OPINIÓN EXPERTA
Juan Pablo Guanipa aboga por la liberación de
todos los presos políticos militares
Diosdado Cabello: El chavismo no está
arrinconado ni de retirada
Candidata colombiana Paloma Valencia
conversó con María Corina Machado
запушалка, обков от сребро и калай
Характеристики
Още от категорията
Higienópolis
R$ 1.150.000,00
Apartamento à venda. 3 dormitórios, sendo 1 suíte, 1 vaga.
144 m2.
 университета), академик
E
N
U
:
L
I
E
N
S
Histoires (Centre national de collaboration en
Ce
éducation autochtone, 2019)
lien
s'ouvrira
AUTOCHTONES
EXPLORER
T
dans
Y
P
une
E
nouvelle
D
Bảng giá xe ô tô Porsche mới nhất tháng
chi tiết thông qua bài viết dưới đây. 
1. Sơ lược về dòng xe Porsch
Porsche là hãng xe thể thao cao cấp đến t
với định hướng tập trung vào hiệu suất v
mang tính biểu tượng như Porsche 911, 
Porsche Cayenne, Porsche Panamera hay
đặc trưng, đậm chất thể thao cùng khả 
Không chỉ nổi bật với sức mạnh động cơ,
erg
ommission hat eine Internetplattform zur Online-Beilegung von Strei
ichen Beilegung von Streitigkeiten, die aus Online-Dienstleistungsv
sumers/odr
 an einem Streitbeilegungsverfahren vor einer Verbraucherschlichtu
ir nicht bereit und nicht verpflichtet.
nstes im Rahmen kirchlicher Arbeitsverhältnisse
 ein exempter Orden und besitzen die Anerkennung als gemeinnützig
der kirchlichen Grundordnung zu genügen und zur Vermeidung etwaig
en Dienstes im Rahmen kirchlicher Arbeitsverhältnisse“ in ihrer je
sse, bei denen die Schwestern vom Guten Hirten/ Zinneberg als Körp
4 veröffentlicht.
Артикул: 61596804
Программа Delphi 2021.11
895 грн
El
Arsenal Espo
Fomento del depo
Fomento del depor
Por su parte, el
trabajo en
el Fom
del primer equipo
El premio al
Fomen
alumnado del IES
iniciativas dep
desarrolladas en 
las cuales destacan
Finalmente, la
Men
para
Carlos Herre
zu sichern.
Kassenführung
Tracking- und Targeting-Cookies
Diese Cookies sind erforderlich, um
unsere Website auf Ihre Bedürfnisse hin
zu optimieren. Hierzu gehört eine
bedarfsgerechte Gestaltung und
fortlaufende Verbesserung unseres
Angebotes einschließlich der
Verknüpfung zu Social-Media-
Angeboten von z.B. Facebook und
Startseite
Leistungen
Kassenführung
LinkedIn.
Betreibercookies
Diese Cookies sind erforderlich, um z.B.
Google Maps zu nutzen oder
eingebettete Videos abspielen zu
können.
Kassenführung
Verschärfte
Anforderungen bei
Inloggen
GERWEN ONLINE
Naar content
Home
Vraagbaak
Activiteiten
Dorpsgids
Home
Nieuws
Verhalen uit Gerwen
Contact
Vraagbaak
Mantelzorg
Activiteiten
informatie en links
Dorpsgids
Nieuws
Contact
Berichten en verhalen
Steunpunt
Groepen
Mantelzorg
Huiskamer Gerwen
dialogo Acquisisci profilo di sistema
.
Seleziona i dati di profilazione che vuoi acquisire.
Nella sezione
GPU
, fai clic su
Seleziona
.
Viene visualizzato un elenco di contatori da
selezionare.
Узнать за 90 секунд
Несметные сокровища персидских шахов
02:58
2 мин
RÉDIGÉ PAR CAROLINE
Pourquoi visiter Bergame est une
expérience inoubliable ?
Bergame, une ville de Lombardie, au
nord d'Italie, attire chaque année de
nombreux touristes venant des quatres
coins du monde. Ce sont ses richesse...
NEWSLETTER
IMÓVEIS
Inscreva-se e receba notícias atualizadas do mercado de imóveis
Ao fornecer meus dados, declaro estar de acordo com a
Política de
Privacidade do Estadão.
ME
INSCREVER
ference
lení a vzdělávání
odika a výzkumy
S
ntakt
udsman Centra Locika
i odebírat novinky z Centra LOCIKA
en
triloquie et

────────────────────────────────────────

◆ PROBLEM TO SOLVE: Transcribe, exactly and without additions, the lines of the records above, beginning with the line that contains "Histoires (Centre national" and ending with the line that contains "ommission hat eine", both included.

◆ REPLY:
Histoires (Centre national de collaboration en
Ce
éducation autochtone, 2019)
lien
s'ouvrira
AUTOCHTONES
EXPLORER
T
dans
Y
P
une
E
nouvelle
D
Bảng giá xe ô tô Porsche mới nhất tháng
chi tiết thông qua bài viết dưới đây. 
1. Sơ lược về dòng xe Porsch
Porsche là hãng xe thể thao cao cấp đến t
với định hướng tập trung vào hiệu suất v
mang tính biểu tượng như Porsche 911, 
Porsche Cayenne, Porsche Panamera hay
đặc trưng, đậm chất thể thao cùng khả 
Không chỉ nổi bật với sức mạnh động cơ,
erg
ommission hat eine Internetplattform zur Online-Beilegung von Strei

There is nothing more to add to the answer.